- [Seitenauszug]:

+++++

Uni-Tübingen

Der Papst, die Mathematik und die Unendlichkeit

Leo XIV. hat Mathematik studiert und kann deshalb mit der Unendlichkeit rechnen.

Menschen sind endliche Wesen. Unser Gehirn verfügt über eine endliche Anzahl von Neuronen, und wir interagieren während unseres endlichen Lebens mit endlich vielen Menschen. Dennoch hat der Mensch die bemerkenswerte Fähigkeit, sich das Unendliche vorzustellen. Diese Fähigkeit liegt Euklids Beweis zugrunde, dass es unendlich viele Primzahlen gibt; sowie dem Glauben von Milliarden Menschen, ihre Götter seien unendliche Wesen – frei von sterblichen Zwängen. 

Diese Ideen sind Papst Leo XIV. sicherlich bekannt, da er vor seinem Leben für die Kirche Mathematik studiert hatte. Leos Werdegang ist wahrscheinlich kein Zufall. Denn es gibt eine Verbindung zwischen Mathematik und Theologie. Die Unendlichkeit ist zweifellos für beide von zentraler Bedeutung. Praktisch alle mathematischen Objekte – wie Zahlen oder geometrische Formen – bilden unendliche Mengen. Und Theologen beschreiben Gott häufig als ein einzigartiges, absolut unendliches Wesen.

Trotz der Verwendung desselben Wortes besteht traditionell eine große Kluft in der Vorstellung, die Mathematiker und Theologen von der Unendlichkeit haben. Von der Antike bis zum 19. Jahrhundert glaubten Mathematiker, es gebe unendlich viele Zahlen, lehnten aber – im Gegensatz zu Theologen – die Idee einer absoluten Unendlichkeit entschieden1 ab. Ihr Grundgedanke: Sicherlich gibt es unendlich viele Zahlen, da wir immer weiter zählen können. Aber jede Zahl selbst ist endlich; es gibt keine unendlichen Zahlen. Was also abgelehnt wird, ist die Legitimität der Gesamtheit aller Zahlen als ein in sich geschlossenes Objekt. Denn die Existenz solcher Gesamtheiten führt zu logischen Paradoxien.

+++++

- [Die Aufgabe]: Setze bitte den Auszug über den Papst, die Mathematik und die Unendlichkeit nach seinem letzten Satz fort. Die Zeilen haben mit dem Auszug nichts zu tun.

- [Datenzeilen]:
+++++

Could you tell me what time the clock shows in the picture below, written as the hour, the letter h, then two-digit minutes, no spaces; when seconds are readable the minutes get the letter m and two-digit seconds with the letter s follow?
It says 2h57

+++++

- [Ausgabe folgt]:
Ein Paradoxon des Unendlichen

Das einfachste Beispiel hierfür ist eine Version von Galileis Paradoxon, das zu scheinbar widersprüchlichen Aussagen über die natürlichen Zahlen 1, 2, 3 ... führt. Man beachte zunächst, dass einige Zahlen gerade sind, andere hingegen nicht. Folglich müssen die Zahlen – gerade und ungerade – zahlreicher sein als nur die geraden Zahlen 2, 4, 6 … Und doch korrespondiert zu jeder Zahl genau eine gerade Zahl. Um das zu sehen, multiplizieren wir einfach eine beliebige Zahl mit 2. Aber: Dann kann es nicht mehr Zahlen geben als gerade Zahlen. Wir kommen also zum widersprüchlichen Schluss, dass es mehr Zahlen gibt als gerade Zahlen; gleichzeitig gibt es hingegen nicht mehr Zahlen als gerade Zahlen.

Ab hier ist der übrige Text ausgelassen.